▶ _PROBLEM DETAILS_: Your answer must be an exact copy of the data below, minus any pictures.
########################################
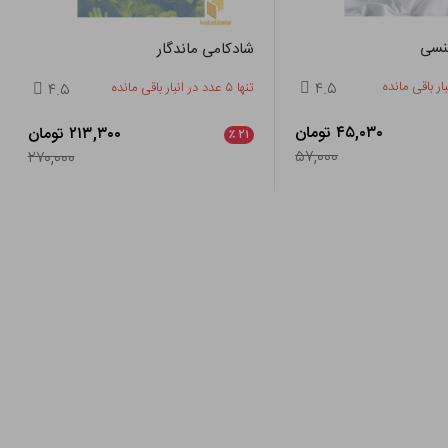
نسی
شادکامی ماندگار
۴.۵
تنها ۵ عدد در انبار باقی مانده
۴.۵
۴۵,۰۳۰ تومان
۲۱۳,۳۰۰ تومان
٪
۲۱
۵۷,۰۰۰
۲۷۰,۰۰۰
########################################
▶ _ANSWER SECTION_:
نسی
شادکامی ماندگار
۴.۵
تنها ۵ عدد در انبار باقی مانده
۴.۵
۴۵,۰۳۰ تومان
۲۱۳,۳۰۰ تومان
٪
۲۱
۵۷,۰۰۰
۲۷۰,۰۰۰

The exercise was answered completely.